Pacte des Nations Unies pour les migrations: le texte qui divise le gouvernement fédéral

"Mon pays signera le Pacte global sur les migrations en décembre à Marrakech. Ce texte est une avancée majeure qui clarifie les différents concepts et offre un levier pour une gestion organisée et maîtrisée de la mobilité internationale". Cette déclaration est celle de Charles Michel lors de son discours aux Nations-Unies à New-York, le 27 septembre 2018.

Aujourd'hui, rien n'est moins sûr. Car la N-VA refuse pour l'instant de signer ce texte qui a déjà été rejeté par des pays comme l'Autriche, les Etats-Unis ou la Hongrie. "Nous ne signerons pas ce pacte", a déclaré un porte-parole de Théo Francken au journal De Standaard. Une position tranchée que nuance ce cependant la N-VA par la voix du porte-parole de Jan Jambon. "Il n'y a pas encore de position officielle", explique le porte-parole du vice-premier ministre, tout en précisant qu'il s'agit d'un dossier sensible. 

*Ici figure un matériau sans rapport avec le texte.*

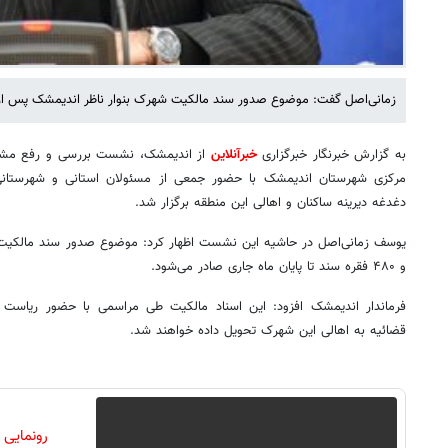
زمانی‌اصل گفت: موضوع صدور سند مالکیت شهرک بنوار ناظر اندیمشک پس از ۲۵ سال برطرف ش
به گزارش خبرنگار خبرگزاری
خبرآنلاین
از اندیمشک، نشست بررسی و رفع مشکل
مرکزی شهرستان اندیمشک با حضور جمعی از مسئولان استانی و شهرستانی
دغدغه دیرینه ساکنان و اهالی این منطقه برگزار شد.
و ۴۸۰ فقره سند تا پایان ماه جاری صادر می‌شود.
فرماندار اندیمشک افزود: این اسناد مالکیت طی مراسمی با حضور ریاست 
قضائیه به اهالی این شهرک تحویل داده خواهند شد.
رونمایی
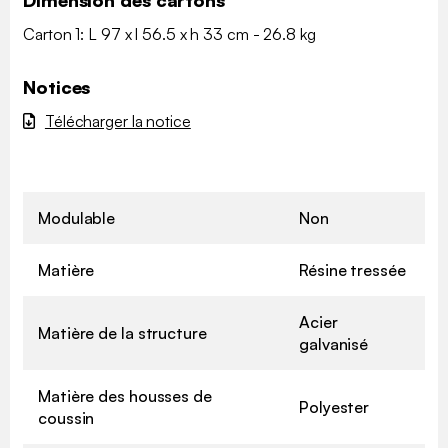
Dimension des cartons
Carton 1: L 97 x l 56.5 x h 33 cm - 26.8 kg
Notices
Télécharger la notice
Modulable
Non
Matière
Résine tressée
Acier
Matière de la structure
galvanisé
Matière des housses de
Polyester
coussin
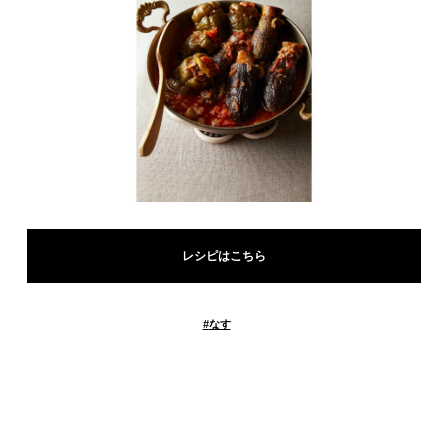
レシピはこちら
#
なす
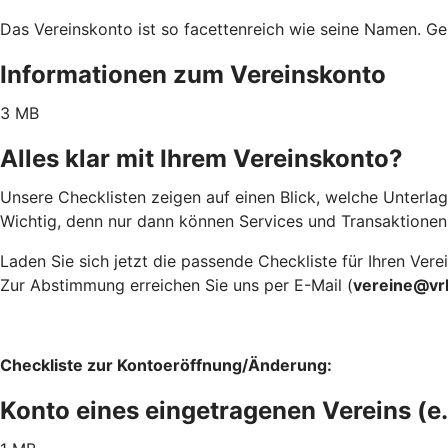
Das Vereinskonto ist so facettenreich wie seine Namen. Ge
Informationen zum Vereinskonto
3 MB
Alles klar mit Ihrem Vereinskonto?
Unsere Checklisten zeigen auf einen Blick, welche Unterlag
Wichtig, denn nur dann können Services und Transaktionen
Laden Sie sich jetzt die passende Checkliste für Ihren Ver
Zur Abstimmung erreichen Sie uns per E-Mail (
vereine@vr
Checkliste zur Kontoeröffnung/Änderung:
Konto eines eingetragenen Vereins (e.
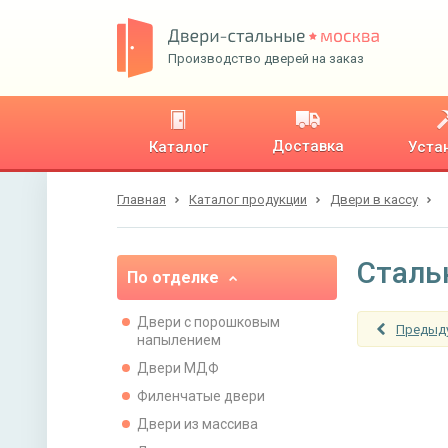
Производство дверей на заказ
Доставка
Каталог
Уста
Главная
Каталог продукции
Двери в кассу
Сталь
По отделке
Двери с порошковым
Предыд
напылением
Двери МДФ
Филенчатые двери
Двери из массива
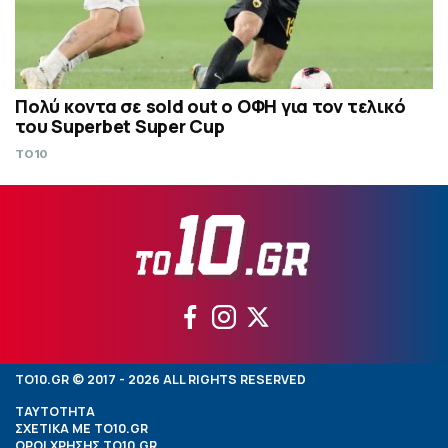
Πολύ κοντα σε sold out ο ΟΦΗ για τον τελικό
του Superbet Super Cup
TO10
TO10.GR © 2017 - 2026 ALL RIGHTS RESERVED
ΤΑΥΤΟΤΗΤΑ
ΣΧΕΤΙΚΑ ΜΕ TO10.GR
ΟΡΟΙ ΧΡΗΣΗΣ TO10.GR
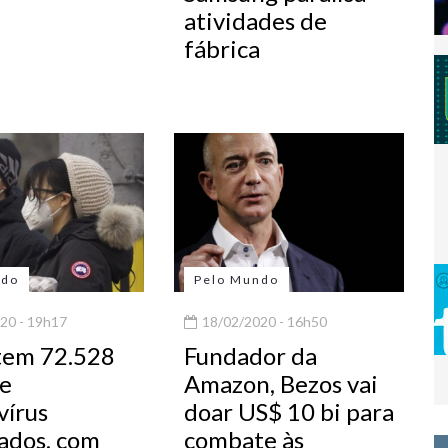
atividades de
fábrica
ndo
Pelo Mundo
20 - 19h17
18/02/2020 - 16h50
tem 72.528
Fundador da
de
Amazon, Bezos vai
vírus
doar US$ 10 bi para
rados, com
combate às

Mais que contient ce texte et a-t-il une valeur contraignante? 

L'idée de base, en 2016, était de rédiger un pacte mondial pour une "migration sûre, ordonnée et régulée", selon les termes des Nations-Unies. Ce texte doit être signé à Marrakech lors d'une réunion qui se tiendra le 10 et 11 décembre 2018. Il servira de cadre global aux relations internationales en matière d'immigration. 

Selon le Président de l’Assemblée générale des Nations Unies, Miroslav Lajčák, ce Pacte "peut nous guider d’un mode réactif à un mode proactif. Cela peut nous aider à tirer parti des avantages de la migration et à atténuer les risques. Il peut fournir une nouvelle plate-forme de coopération. Et cela peut être une ressource pour trouver le juste équilibre entre les droits des peuples et la souveraineté des États".

Ce pacte se base sur les principaux traités internationaux défendant les droits de l'Homme, comme la Déclaration Universelle des Droits de l'Homme. En le signant, les Etats s'engagent à respecter ces textes et donc les droits des migrants en situation vulnérable. 

Le texte n'est pas contraignant, un élément sur lequel le Premier Ministre a insisté lors de la séance plénière à la Chambre du 8 novembre dernier. Mais certains craignent que le pacte puisse être invoqué pour dénoncer les pratiques contrevenant à ce texte. La N-VA estime que le Pacte pourrait par exemple se montrer plus souple en matière de regroupement familial que ce que prévoit la Belgique.

Le retrait récent de pays comme l'Autriche ou la Hongrie du Pacte renforce les doutes des pays ou des partis qui ont une position ferme dans le débat migratoire. 

D'après l'article du Standaard publié ce matin, les critiques de la N-VA vis-à-vis du texte sont assez récentes. Lors des élections communales, les nationalistes flamands ont cédé du terrain au Vlaams Belang, ce qui incite la N-VA a être particulièrement active sur la thématique migratoire.